Early in the series, Rose (Helen McCrory) and Billy (Kevin McKidd) give birth to a baby boy and Rose comes back to work four days later. Billy is on an assault charge for defending Wendy De Souza (Kim Vithana), their head of chambers, whom another barrister, Leo Wilson (who works for Marlowe's chambers), claimed only got to her position because of her skin colour and is suspended but then cleared. However, Marlowe continues to ask Billy to come back to his chambers which he refuses to do and he instructs the case to go to trial. Morag Black (Ruth Millar) is a new pupil at chambers, taken under the wing of Rose, and is used as a scapegoat to represent cases for Peter while he gives more high-profile cases to other barristers. Johnny Boy (James Murray) begins a relationship with Morag, however, Peter is against the relationship and instructs them both to end it. Later on, Hussein Ali (Robert Mountford), another pupil, also joins chambers under the guidance of Tom Mitford (Dominic Rowan), yet there is only one new place in chambers available. Peter supports Hussein as he believes he will bring in business because he's a British Asian. At the end of the series the decision of who should stay in chambers goes to Hussein, however Peter tells Morag that she can "squat" in their chambers.

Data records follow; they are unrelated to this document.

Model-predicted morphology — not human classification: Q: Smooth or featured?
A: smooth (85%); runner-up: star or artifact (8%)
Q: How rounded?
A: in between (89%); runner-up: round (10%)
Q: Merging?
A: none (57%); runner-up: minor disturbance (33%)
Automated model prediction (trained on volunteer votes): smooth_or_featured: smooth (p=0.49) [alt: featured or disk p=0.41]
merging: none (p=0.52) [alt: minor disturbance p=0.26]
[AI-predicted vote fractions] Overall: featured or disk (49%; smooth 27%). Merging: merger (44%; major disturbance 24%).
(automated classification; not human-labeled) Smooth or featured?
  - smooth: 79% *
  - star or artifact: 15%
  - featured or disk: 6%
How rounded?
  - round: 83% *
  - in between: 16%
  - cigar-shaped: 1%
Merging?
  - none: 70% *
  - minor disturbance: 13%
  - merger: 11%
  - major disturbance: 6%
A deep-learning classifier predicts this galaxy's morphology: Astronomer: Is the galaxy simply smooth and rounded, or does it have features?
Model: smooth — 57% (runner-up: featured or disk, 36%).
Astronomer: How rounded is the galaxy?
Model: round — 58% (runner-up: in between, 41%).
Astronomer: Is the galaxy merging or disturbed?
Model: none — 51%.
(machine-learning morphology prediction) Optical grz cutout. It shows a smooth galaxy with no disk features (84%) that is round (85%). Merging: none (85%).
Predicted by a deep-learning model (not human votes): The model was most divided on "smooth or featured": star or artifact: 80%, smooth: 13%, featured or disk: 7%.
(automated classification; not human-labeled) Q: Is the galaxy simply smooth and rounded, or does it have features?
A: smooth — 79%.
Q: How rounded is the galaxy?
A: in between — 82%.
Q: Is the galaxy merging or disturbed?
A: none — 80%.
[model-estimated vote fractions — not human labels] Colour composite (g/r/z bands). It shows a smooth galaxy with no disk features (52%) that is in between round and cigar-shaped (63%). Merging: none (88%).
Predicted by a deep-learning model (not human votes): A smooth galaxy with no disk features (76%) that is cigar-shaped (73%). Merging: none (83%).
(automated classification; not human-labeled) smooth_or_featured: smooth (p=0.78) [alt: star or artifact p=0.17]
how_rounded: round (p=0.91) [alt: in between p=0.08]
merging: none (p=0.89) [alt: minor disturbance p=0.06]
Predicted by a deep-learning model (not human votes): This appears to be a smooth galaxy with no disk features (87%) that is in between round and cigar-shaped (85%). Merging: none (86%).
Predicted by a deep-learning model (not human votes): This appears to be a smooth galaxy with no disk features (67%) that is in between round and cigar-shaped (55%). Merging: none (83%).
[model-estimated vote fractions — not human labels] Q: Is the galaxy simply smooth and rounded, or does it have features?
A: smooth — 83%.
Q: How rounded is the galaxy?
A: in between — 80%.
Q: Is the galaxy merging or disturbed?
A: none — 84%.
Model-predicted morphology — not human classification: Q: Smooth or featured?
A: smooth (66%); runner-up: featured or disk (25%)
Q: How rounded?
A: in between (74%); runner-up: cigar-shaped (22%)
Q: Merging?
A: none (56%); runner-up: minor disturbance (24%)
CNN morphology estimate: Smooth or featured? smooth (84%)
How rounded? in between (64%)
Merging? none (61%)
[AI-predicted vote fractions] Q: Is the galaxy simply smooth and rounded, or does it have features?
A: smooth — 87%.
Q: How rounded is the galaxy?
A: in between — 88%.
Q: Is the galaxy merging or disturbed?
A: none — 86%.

Alex Hay (Rupert Penry-Jones), the golden boy of Peter McLeish, is a smooth, good-looking barrister with a city centre apartment and a relationship with Dr. Helen Ferryhough (Victoria Smurfit). But Peter is working with solicitor Stevie Goode (Sasha Behar), who can bring business to chambers away from Marlowe, and believes Helen is not strong enough for Alex so pushes Stevie and Alex together for the good of chambers. They embark on an affair, unaware that Peter is pulling the strings; using their relationship to secure big clients from Stevie. After a tip-off from Peter to Helen, she and Alex split up and Helen embarks on a relationship with Tom Mitford. At the end of the series, Alex begs Helen to come back to him and it is unknown whether Helen leaves Tom for Alex. John is the nephew of Peter McLeish and starts work as a trainee at chambers but due to the confusion of his name with his colleague, Johnny Boy, Peter tells him that he is now known as Bob to the rest of chambers. No one except Johnny Boy knows of their kinship, Peter admitting he has been installed "as his eyes and ears" of chambers.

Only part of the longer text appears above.